Epigraphy is the study of ancient inscriptions, usually found on hard surfaces such as stone. NEARA members use epigraphic study and comparison to study early transoceanic contacts in the Americas. The majority opinion of American archaeologists is that there are no authentic Old World inscriptions in the Americas and that none should be expected because there were no proven foreign contacts except by the Norse at Newfoundland. Even the Norse inscriptions are considered spurious by opponents of early voyaging. Evidence indicating early sea travel is not welcomed by those already convinced that it did not or could not have happened. Common arguments against early contact are as follows:
The Oceans were barriers to travel, not highways, and people simply lacked the capacity to sail or paddle more than a few miles from shore before the exploits of the great European navigators of the 15th century.
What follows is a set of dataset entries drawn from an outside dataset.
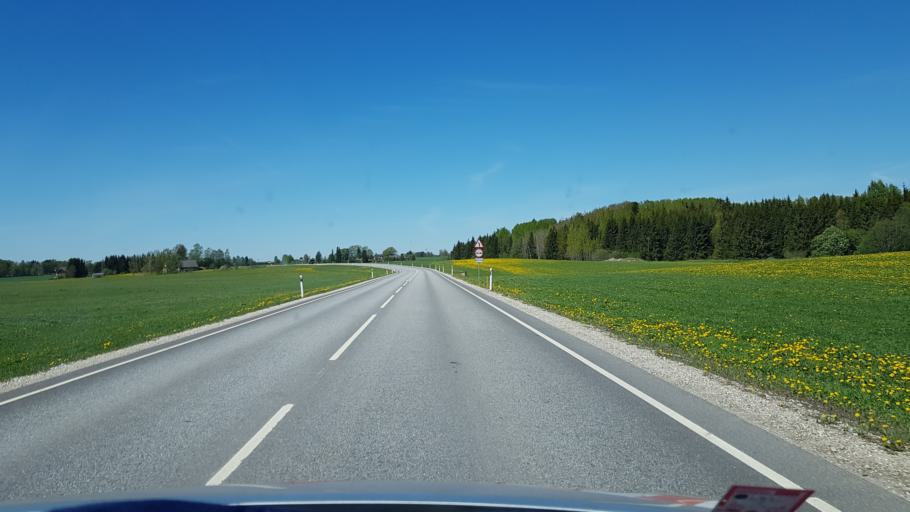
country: EE
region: Tartu
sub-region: Tartu linn
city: Tartu
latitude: 58.3882
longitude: 26.6011
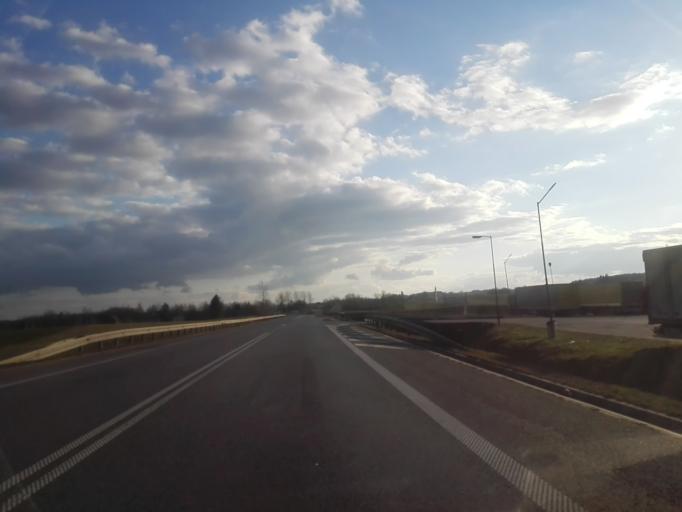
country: PL
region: Podlasie
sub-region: Suwalki
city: Suwalki
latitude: 54.1776
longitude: 22.9970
Over 6,000 languages are spoken around the world, yet the number of written languages has not been determined. Mandarin Chinese boasts the most speakers,with Spanish and English second and third. The Americas count up to 1,000 indigenous languages and some researchers suggest that there may have been up to 2,000 in the more distant past, with Mayan glyphs the only "written system" with the exception of the controversial Canadian Micmac hieroglyphs. However pictorial systems (picture writing) whether on stone bark or skin were common among native populations.
Within NEARA's purview, there are scattered examples of purported near or Middle Eastern, Mediterranean, Germanic and Celtic inscriptions. These have mostly been deemed "impossible" or outright hoaxes, but there is compelling evidence for authentic examples as well. The two categories that have drawn the most attention and most controversy derive from the broader subjects of both Norse and Celtic contact with the Americas. Any number of carved stones have been interpreted as being Irish or Celt Iberian Ogham while others suggest variations on Norse Runic alphabets.